There are, however, even more fundamental problems with letting administrative agencies define criminal behavior. One of those problems develops because many of Michigan’s administrative rules are outdated and incomprehensible. The study highlights several that are so outdated and miscategorized that it is impossible to know if they still apply, leaving people unsure of whether their behavior could be deemed illegal.
Other rules are poorly written, being either ill-defined or overly precise. Ill-defined or vague rules make it difficult for residents to know if the rule applies to them and if they satisfy it. These determinations must be left to a regulator, which subjects Michiganders to being made criminally liable to the whims of unelected bureaucrats. Overly precise rules, meanwhile, make compliance virtually impossible and enforcement equally so. Again, the end result is that unelected bureaucrats get to determine which rules really need to be followed and which ones need not be. This undermines the rule of law.

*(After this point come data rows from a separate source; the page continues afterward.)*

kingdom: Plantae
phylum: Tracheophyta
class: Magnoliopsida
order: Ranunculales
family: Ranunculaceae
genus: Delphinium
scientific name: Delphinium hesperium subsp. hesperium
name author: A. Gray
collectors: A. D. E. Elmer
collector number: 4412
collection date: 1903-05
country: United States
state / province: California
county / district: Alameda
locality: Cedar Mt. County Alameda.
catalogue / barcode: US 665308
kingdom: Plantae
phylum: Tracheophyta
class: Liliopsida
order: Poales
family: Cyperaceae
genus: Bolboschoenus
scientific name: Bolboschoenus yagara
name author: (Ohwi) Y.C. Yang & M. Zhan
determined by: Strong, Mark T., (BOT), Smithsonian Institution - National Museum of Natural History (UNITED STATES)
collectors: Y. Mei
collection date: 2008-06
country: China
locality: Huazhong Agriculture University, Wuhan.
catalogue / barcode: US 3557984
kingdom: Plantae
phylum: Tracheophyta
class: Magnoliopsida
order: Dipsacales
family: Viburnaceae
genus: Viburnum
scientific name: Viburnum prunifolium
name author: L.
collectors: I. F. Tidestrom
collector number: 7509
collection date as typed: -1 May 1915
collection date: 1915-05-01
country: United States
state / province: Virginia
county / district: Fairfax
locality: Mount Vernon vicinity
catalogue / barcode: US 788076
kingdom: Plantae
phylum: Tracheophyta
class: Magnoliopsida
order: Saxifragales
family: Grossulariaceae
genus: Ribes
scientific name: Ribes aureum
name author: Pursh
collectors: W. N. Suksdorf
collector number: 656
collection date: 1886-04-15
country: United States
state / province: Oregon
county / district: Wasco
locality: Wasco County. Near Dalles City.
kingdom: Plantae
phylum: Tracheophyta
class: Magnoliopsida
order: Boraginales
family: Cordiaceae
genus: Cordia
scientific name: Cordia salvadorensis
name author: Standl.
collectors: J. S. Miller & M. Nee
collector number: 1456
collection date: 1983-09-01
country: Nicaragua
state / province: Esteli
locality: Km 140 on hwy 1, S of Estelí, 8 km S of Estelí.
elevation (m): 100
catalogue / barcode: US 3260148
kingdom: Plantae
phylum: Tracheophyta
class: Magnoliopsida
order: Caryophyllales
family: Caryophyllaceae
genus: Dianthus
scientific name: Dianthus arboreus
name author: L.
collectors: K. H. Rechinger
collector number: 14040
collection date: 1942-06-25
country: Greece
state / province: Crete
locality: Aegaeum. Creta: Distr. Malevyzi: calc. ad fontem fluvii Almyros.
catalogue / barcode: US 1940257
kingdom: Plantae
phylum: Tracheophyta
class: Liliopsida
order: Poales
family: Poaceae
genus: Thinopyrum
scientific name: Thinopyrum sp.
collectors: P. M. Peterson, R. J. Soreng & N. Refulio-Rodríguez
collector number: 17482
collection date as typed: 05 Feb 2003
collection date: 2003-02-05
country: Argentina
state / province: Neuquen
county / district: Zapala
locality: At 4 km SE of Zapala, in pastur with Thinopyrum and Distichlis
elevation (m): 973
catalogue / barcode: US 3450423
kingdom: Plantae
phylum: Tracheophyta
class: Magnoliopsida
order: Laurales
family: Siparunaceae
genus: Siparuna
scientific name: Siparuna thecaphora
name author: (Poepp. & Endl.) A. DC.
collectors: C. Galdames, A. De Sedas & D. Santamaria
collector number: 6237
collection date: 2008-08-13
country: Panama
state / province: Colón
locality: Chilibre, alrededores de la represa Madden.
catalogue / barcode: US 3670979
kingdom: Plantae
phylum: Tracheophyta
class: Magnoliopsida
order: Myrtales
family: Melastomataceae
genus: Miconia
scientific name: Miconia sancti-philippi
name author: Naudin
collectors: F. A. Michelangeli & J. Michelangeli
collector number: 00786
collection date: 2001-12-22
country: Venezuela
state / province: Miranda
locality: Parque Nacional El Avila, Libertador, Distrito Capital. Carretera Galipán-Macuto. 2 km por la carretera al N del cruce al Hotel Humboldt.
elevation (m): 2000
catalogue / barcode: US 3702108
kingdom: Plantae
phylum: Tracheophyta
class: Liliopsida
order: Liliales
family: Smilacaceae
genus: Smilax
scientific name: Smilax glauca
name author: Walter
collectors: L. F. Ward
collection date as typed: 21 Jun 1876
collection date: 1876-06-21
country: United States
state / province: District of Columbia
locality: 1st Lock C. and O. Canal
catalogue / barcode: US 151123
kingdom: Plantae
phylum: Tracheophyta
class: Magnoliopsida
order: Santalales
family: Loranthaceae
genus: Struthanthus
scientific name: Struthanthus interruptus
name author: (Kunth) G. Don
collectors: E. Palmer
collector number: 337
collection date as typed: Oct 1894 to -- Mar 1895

Allowing administrative rules to carry criminal sanctions empowers Michigan’s state bureaucracy in other ways. The study explains how state agencies can issue “variances,” which are authorized exceptions to certain rules. By issuing variances, regulators determine who gets a pass from following the rules. In some cases, state agencies also adjudicate their own rules, meaning that unelected bureaucrats decide when someone has violated a rule. So much for separation of powers.
Our new study goes into much more detail about this problem and offers several ways to begin remedying this issue. A thorough review of the existing administrative rules is a needed first step; the study unearthed many rules that were incorrectly labeled, outdated or confusing. Lawmakers should review the rules, and after they do so, take back their power to define criminal actions. This is a grave power and should be reserved for elected representatives.